Houde and colleagues will try to determining whether bay anchovy return in time to eat the copepods. If they don't, what will? Another fish such as white perch? If so, will it be as efficient as bay anchovy in converting nutrients to more fish production? Or will the nutrients be consumed by something like short-lived jellyfish which may die and return the nutrients to the water in a matter of weeks?
The answers are important for the Bay's production. Whether fish spawn in time to take advantage of such an abundant zooplankton crop can make a big difference in how many will survive. "The average fish larvae dies in Chesapeake Bay," Roman said. "Something like 99 percent of them die. But there is a big difference between the amount of striped bass or bluefish you catch if the survival rate is 1 percent or 2 percent."

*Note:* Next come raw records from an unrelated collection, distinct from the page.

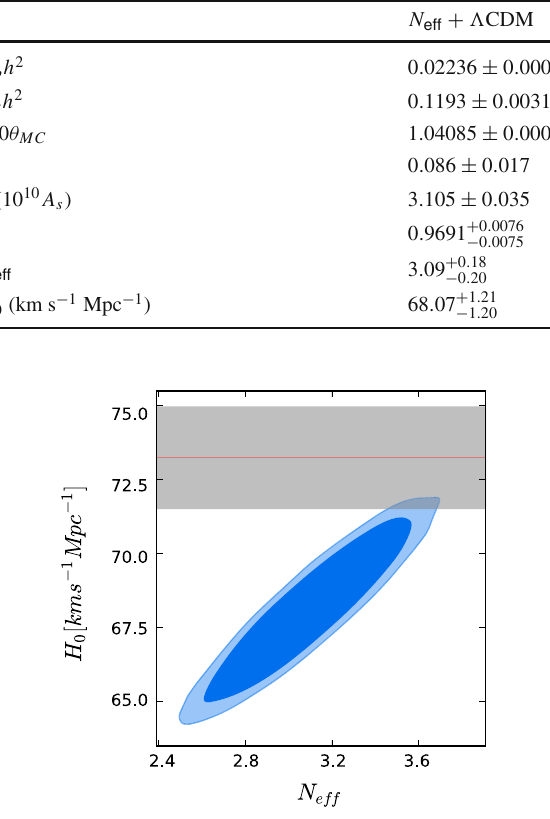
Fig. 4 The 2D contour plot of H 0 and N eff in the N eff + (cid:2) CDM model. The rectangle shaded region represents the observational value H 0 = 73 . 24 ± 1 . 74kms − 1 Mpc − 1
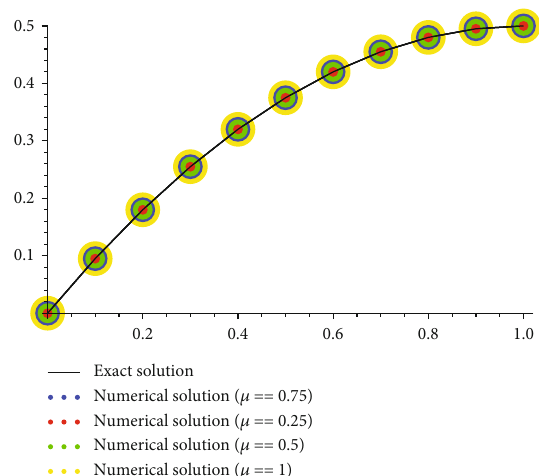
Figure 29: Absolute errors of u 2 obtained by the present 1 obtained by the present method for Example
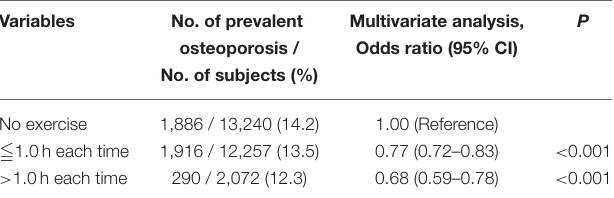
TABLE 3 | Odds of osteoporosis at baseline in the cross-sectional cohort according to the time of exercise ( N = 29,775, excluding 271 subjects without data at hours per exercise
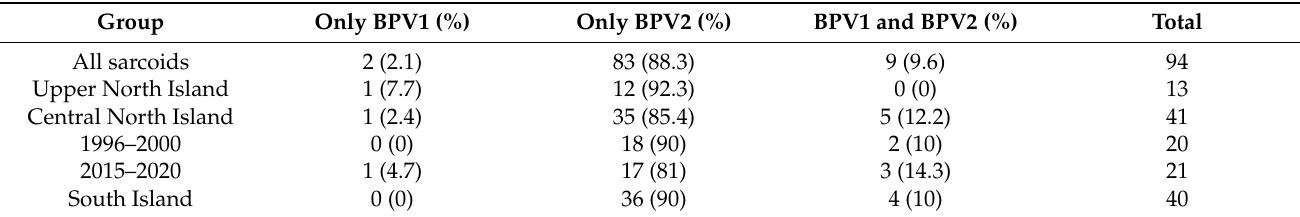
Table 3. Summary of the type of bovine papillomavirus (BPV) detected in the equine sarcoids. This table only includes those sarcoids that were found to contain papillomavirus DNA. Group Only BPV1 (%) Only BPV2 (%) BPV1 and BPV2 (%) Total All sarcoids 2 (2.1) 83 (88.3) 9 (9.6) 94 Upper North Island 1 (7.7) 12 (92.3) 0 (0) 13 Central North Island 1 (2.4) 35 (85.4) 5 (12.2) 41 1996–2000 0 (0) 18 (90) 2 (10) 20 1 (4.7) 17 (81) 3 (14.3) 21 South Island 0 (0) 36 (90) 4 (10)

Because of the way nutrients dissipate with each step up the food chain, the scientists cautioned, tracking their movement becomes difficult to monitor after the zooplankton stage.
Still, Harding, Roman, Houde and a team of other Bay region scientists are tracking how this year's algae blooms to gain new insights about how they ultimately are used within the Chesapeake. Their work, is part of a six-year research project known as TIES - Trophic Interactions in Estuarine Systems. This is the second year of the effort, which is aimed at better understanding biological relationships within the Chesapeake, and how - and why - they vary from year to year. The research is supported by the National Science Foundation.

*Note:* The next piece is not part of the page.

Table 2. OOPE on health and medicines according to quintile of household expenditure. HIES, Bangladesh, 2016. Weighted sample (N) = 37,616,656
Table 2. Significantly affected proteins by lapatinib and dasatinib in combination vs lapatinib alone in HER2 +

Ultimately, this type of information will help scientists and managers better understand how certain actions can impact the Bay - and what is beyond their control. For instance, people will have little ability to control natural events like this year's floods, an event so dramatic it overshadows nutrient-reduction efforts. "We have to be willing to accept some setbacks when we have weather controlling what goes on," Harding said.

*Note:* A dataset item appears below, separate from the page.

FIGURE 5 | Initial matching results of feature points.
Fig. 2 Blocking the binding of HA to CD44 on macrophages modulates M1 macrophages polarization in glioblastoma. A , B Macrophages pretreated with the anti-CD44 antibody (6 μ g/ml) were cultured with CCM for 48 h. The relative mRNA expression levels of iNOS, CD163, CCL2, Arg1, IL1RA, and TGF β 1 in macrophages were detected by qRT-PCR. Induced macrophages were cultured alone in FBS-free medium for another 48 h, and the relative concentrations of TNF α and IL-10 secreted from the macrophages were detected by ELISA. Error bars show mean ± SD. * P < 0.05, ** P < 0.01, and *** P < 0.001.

At the same time, better understanding of Bay interactions may some day open the door to new management possibilities. In theory, for example, Roman said it might be possible to manipulate the amount and timing of flows past the Conowingo Dam on the Susquehanna River in ways that could enhance fish production - something that is done to increase production elsewhere, such as San Francisco Bay. But the knowledge that will allow such actions is still in the future.
"We all would like to be able to sit at our computers and predict how many striped bass are going to be produced this year, or, if you cut down the nitrogen a little more than you would have less anoxia [low oxygen conditions] and more fish," Roman said. "But there are certainly a lot of elements of the puzzle that we really don't understand yet."